### Work to complete
How many lines of the entries below contain the word "quality", matching case exactly? Reply with the number alone.

--- Data supplied ---

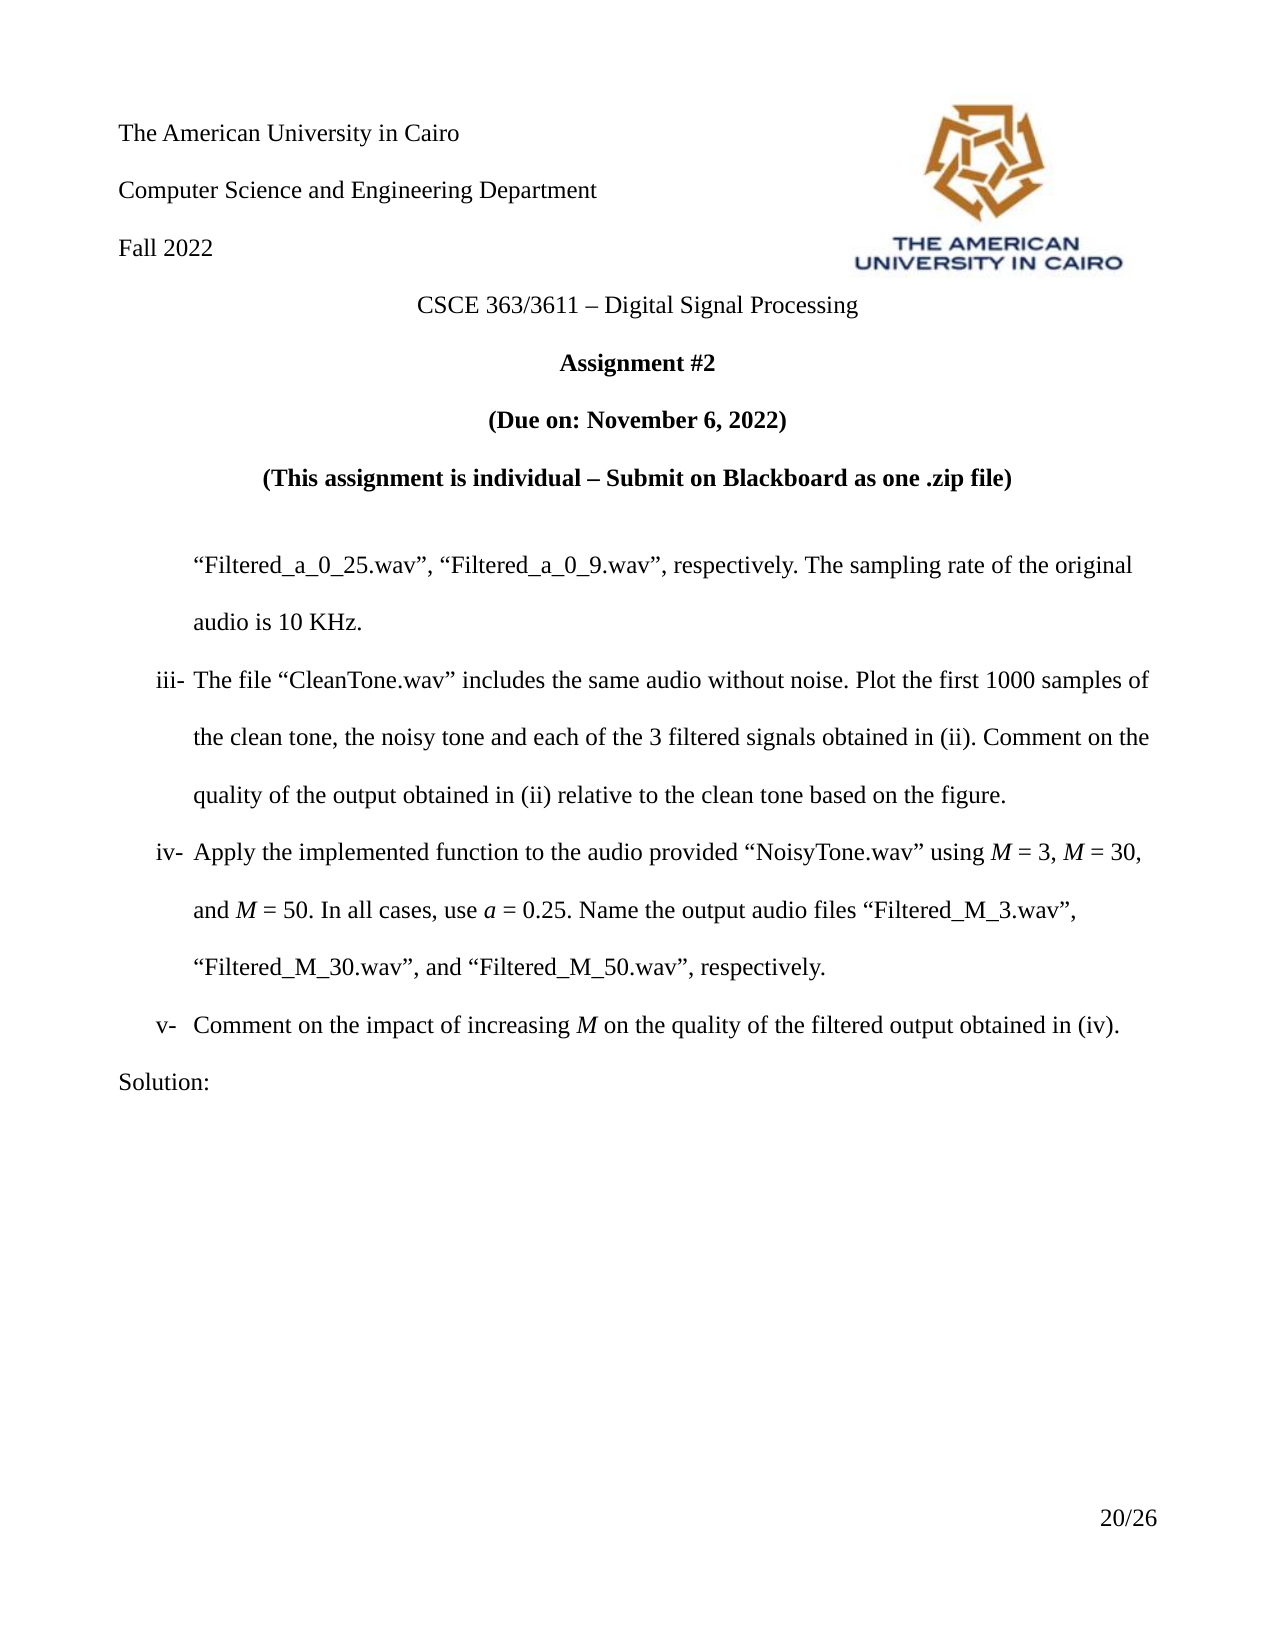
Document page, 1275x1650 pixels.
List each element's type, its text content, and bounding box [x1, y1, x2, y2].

text Solution: [118, 1067, 1157, 1096]
list “Filtered_a_0_25.wav”, “Filtered_a_0_9.wav”, respectively. The sampling rate of the original audio is 10 KHz. [156, 550, 1157, 636]
list Apply the implemented function to the audio provided “NoisyTone.wav” using M = 3, M = 30, and M = 50. In all cases, use a = 0.25. Name the output audio files “Filtered_M_3.wav”, “Filtered_M_30.wav”, and “Filtered_M_50.wav”, respectively. [156, 837, 1157, 981]
list The file “CleanTone.wav” includes the same audio without noise. Plot the first 1000 samples of the clean tone, the noisy tone and each of the 3 filtered signals obtained in (ii). Comment on the quality of the output obtained in (ii) relative to the clean tone based on the figure. [156, 665, 1157, 809]
picture [848, 93, 1134, 279]
list Comment on the impact of increasing M on the quality of the filtered output obtained in (iv). [156, 1010, 1157, 1039]
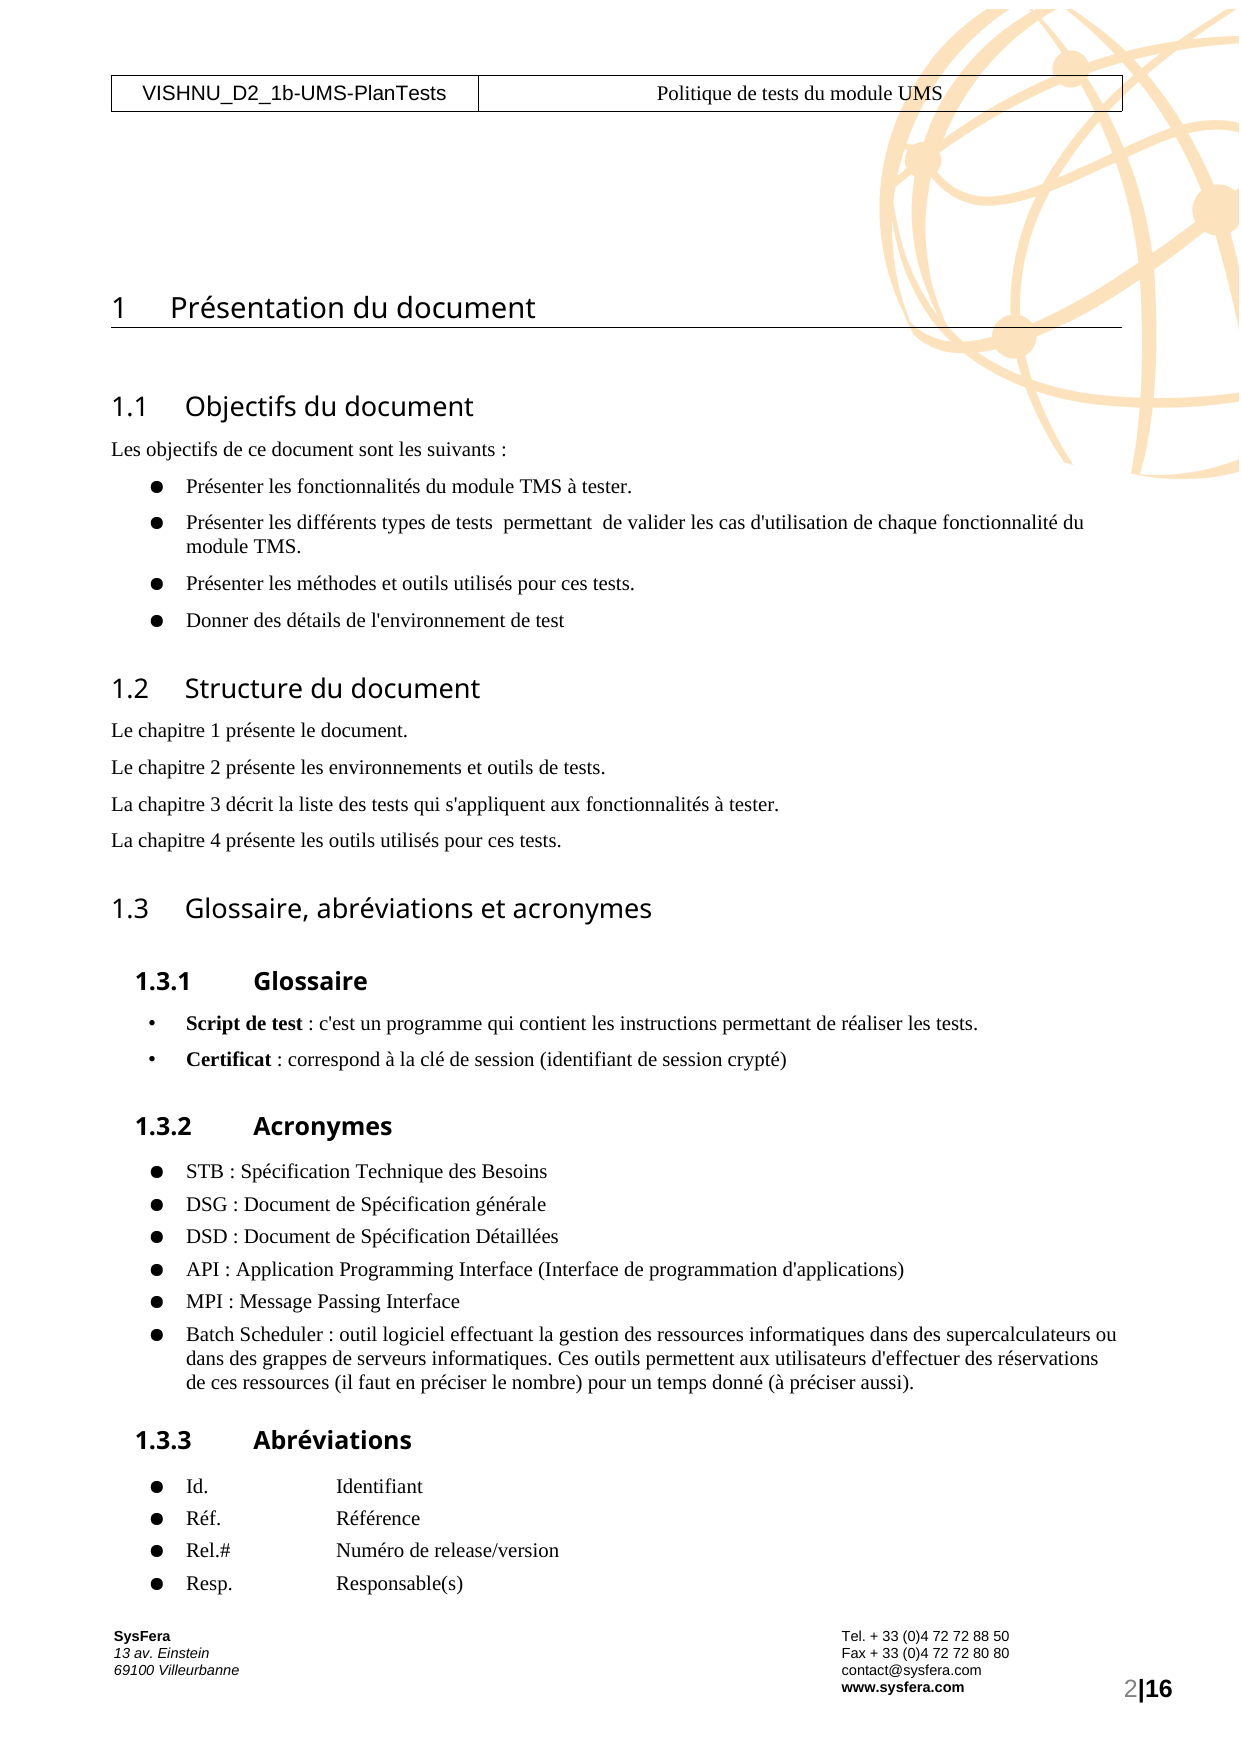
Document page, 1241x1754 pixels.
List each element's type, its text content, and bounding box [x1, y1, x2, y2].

list Certificat : correspond à la clé de session (identifiant de session crypté) [148, 1047, 1122, 1071]
list Resp. Responsable(s) [148, 1571, 1122, 1595]
list Id. Identifiant [148, 1473, 1122, 1498]
list STB : Spécification Technique des Besoins [148, 1159, 1122, 1183]
text Le chapitre 2 présente les environnements et outils de tests. [111, 755, 1122, 779]
subtitle Abréviations [134, 1423, 1122, 1457]
picture [1, 9, 1239, 479]
list MPI : Message Passing Interface [148, 1289, 1122, 1313]
list Présenter les fonctionnalités du module TMS à tester. [148, 481, 1122, 498]
text La chapitre 3 décrit la liste des tests qui s'appliquent aux fonctionnalités à tester. [111, 792, 1122, 816]
text La chapitre 4 présente les outils utilisés pour ces tests. [111, 828, 1122, 852]
list Donner des détails de l'environnement de test [148, 607, 1122, 632]
list Rel.# Numéro de release/version [148, 1538, 1122, 1562]
list Présenter les différents types de tests permettant de valider les cas d'utilisation de chaque fonctionnalité du module TMS. [148, 510, 1122, 558]
subtitle Acronymes [134, 1109, 1122, 1143]
list Réf. Référence [148, 1506, 1122, 1530]
list API : Application Programming Interface (Interface de programmation d'applications) [148, 1257, 1122, 1281]
subtitle Glossaire, abréviations et acronymes [111, 890, 1122, 927]
list Batch Scheduler : outil logiciel effectuant la gestion des ressources informatiques dans des supercalculateurs ou dans des grappes de serveurs informatiques. Ces outils permettent aux utilisateurs d'effectuer des réservations de ces ressources (il faut en préciser le nombre) pour un temps donné (à préciser aussi). [148, 1321, 1122, 1394]
list Script de test : c'est un programme qui contient les instructions permettant de réaliser les tests. [148, 1011, 1122, 1035]
list DSD : Document de Spécification Détaillées [148, 1224, 1122, 1248]
subtitle Structure du document [111, 669, 1122, 706]
list Présenter les méthodes et outils utilisés pour ces tests. [148, 571, 1122, 595]
text Le chapitre 1 présente le document. [111, 718, 1122, 742]
list DSG : Document de Spécification générale [148, 1192, 1122, 1216]
subtitle Glossaire [134, 964, 1122, 998]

---

### Solution below
2